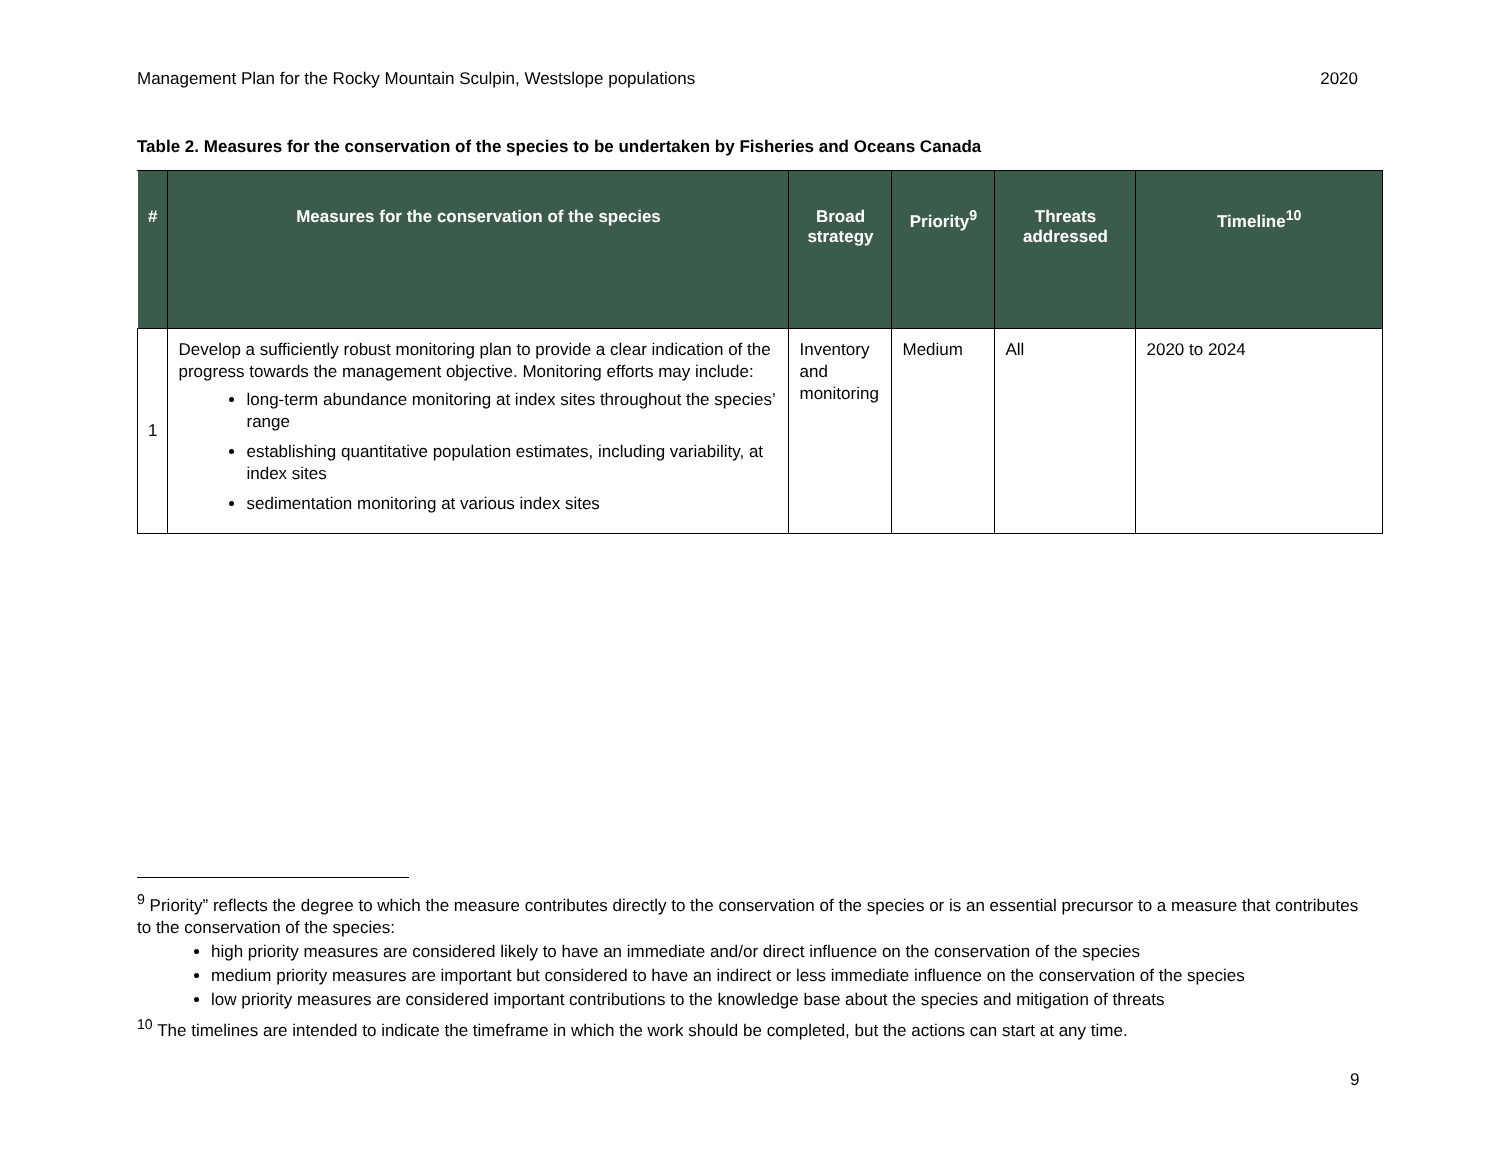Management Plan for the Rocky Mountain Sculpin, Westslope populations 2020
Table 2. Measures for the conservation of the species to be undertaken by Fisheries and Oceans Canada
| # | Measures for the conservation of the species | Broad strategy | Priority<sup>9</sup> | Threats addressed | Timeline<sup>10</sup> |
| --- | --- | --- | --- | --- | --- |
| 1 | Develop a sufficiently robust monitoring plan to provide a clear indication of the progress towards the management objective. Monitoring efforts may include: long-term abundance monitoring at index sites throughout the species’ range establishing quantitative population estimates, including variability, at index sites sedimentation monitoring at various index sites | Inventory and monitoring | Medium | All | 2020 to 2024 |
<sup>9</sup> Priority” reflects the degree to which the measure contributes directly to the conservation of the species or is an essential precursor to a measure that contributes to the conservation of the species:
high priority measures are considered likely to have an immediate and/or direct influence on the conservation of the species
medium priority measures are important but considered to have an indirect or less immediate influence on the conservation of the species
low priority measures are considered important contributions to the knowledge base about the species and mitigation of threats
<sup>10</sup> The timelines are intended to indicate the timeframe in which the work should be completed, but the actions can start at any time.
9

════════════════════

*Exercise details*: Please reproduce the lines from the line with "addressed | Timeline<sup>10</sup> |" to the line with "2020 to 2024 |", both ends included, exactly as they appear above.

*Answer to the exercise*:
| # | Measures for the conservation of the species | Broad strategy | Priority<sup>9</sup> | Threats addressed | Timeline<sup>10</sup> |
| --- | --- | --- | --- | --- | --- |
| 1 | Develop a sufficiently robust monitoring plan to provide a clear indication of the progress towards the management objective. Monitoring efforts may include: long-term abundance monitoring at index sites throughout the species’ range establishing quantitative population estimates, including variability, at index sites sedimentation monitoring at various index sites | Inventory and monitoring | Medium | All | 2020 to 2024 |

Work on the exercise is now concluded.